Published: July 25, 2021
Holly Mayer-Gates smiling in her office

Holly Gates-Mayer, biosafety officer for Environmental Health and Safety (EH&S), is the new president-elect of the Front Range chapter of ABSA, a trade association dedicated to promoting biosafety and serving the needs of biosafety professionals.

FRaBSA is a recognized affiliate of the overarching American Biological Safety Association International (ABSA), which engages with organizations around the world to oversee the safety of biological research. The association is not limited to those in a university setting; it is made up of professionals who are involved in biological safety, including corporations that handle laboratory investigations, healthcare workers and companies that work on drug development. 

As a biosafety officer for EH&S, Gates-Mayer is responsible for the management of the Biosafety program, which focuses on the safe and compliant use of recombinant and synthetic nucleic acids, human and animal cell lines, and infectious agents in research. Gates-Mayer will assume leadership and begin conducting official activities on behalf of FRaBSA this summer. She has been with both the regional and national organizations since she started in biosafety.
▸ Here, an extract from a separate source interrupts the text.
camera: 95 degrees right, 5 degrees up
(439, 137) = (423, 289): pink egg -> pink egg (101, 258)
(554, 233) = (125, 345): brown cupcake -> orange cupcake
“We’re a pretty diverse bunch,” she said. “It’s not just safety officers like myself, but people who are connected to biosafety in a variety of ways. It’s great to get a lot of different insights.”
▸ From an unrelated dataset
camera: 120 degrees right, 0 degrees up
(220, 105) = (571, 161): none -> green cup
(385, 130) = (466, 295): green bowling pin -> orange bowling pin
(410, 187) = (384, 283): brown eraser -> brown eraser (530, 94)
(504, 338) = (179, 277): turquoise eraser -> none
When the organization’s meetings became virtual due to the pandemic, Gates-Mayer noted the silver lining of gaining a broader reach across the United States and internationally. “Our local affiliate was able to touch people in a variety of locations,” she said. “Going virtual gave us an opportunity to connect with colleagues across the globe.”

The pool of resources across the organization is deep and has developed into an excellent forum to discuss challenges each regional affiliate is facing. Gates-Mayer says some of the more difficult decisions are critical, especially with regards to pathogens, select agents and toxins, and genetic manipulations, so it is reassuring to have so many experienced individuals involved. 
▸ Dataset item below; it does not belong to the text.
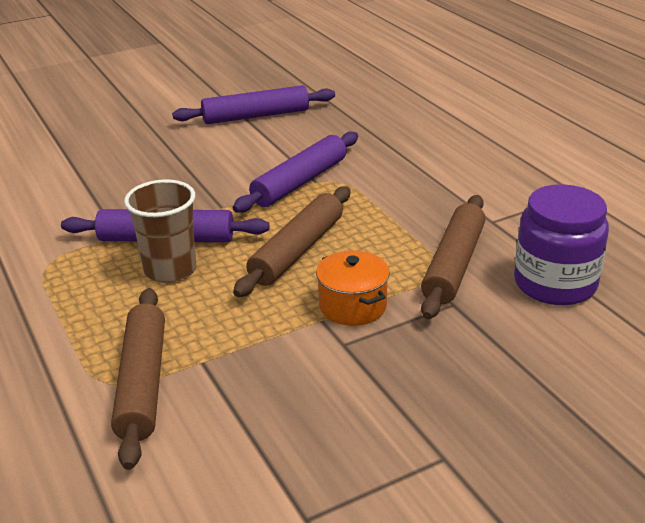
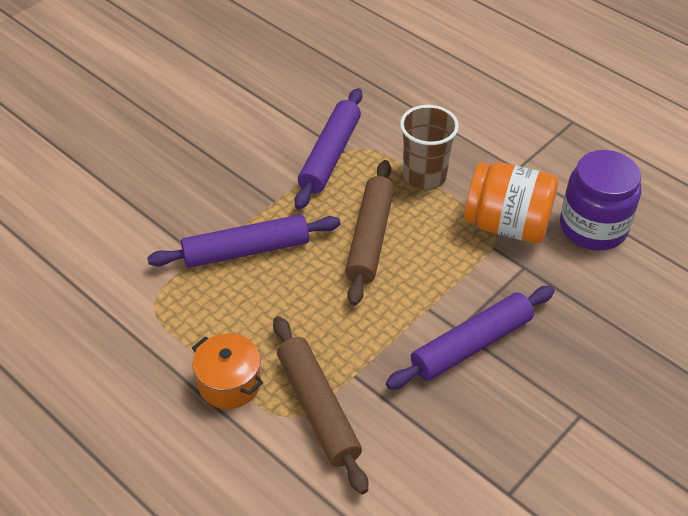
camera: 20 degrees left, 15 degrees up
(170, 270) = (271, 285): brown cup -> brown cup (424, 176)
(256, 116) = (242, 75): purple rolling pin -> purple rolling pin (471, 345)
(352, 306) = (446, 288): orange pot -> orange pot (229, 383)
(454, 265) = (507, 225): brown rolling pin -> orange jar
In her new role, Gates-Mayer wants to focus on bringing more attention to science students who may consider biosafety as a career option. She says, “We can light a fire under students who are starting to contemplate, ‘What can I do with this science degree?’ This could be a viable option for them, where they get to interact with a really committed group of people in a meaningful way and still exercise that science piece they spent so much time learning.”

She sees FRaBSA as an extension of what she does at CU, as working with the organization encapsulates what she does at the university every day. “They go together seamlessly, and that doesn’t always happen, so I feel like I’m pretty lucky that I get to do this.”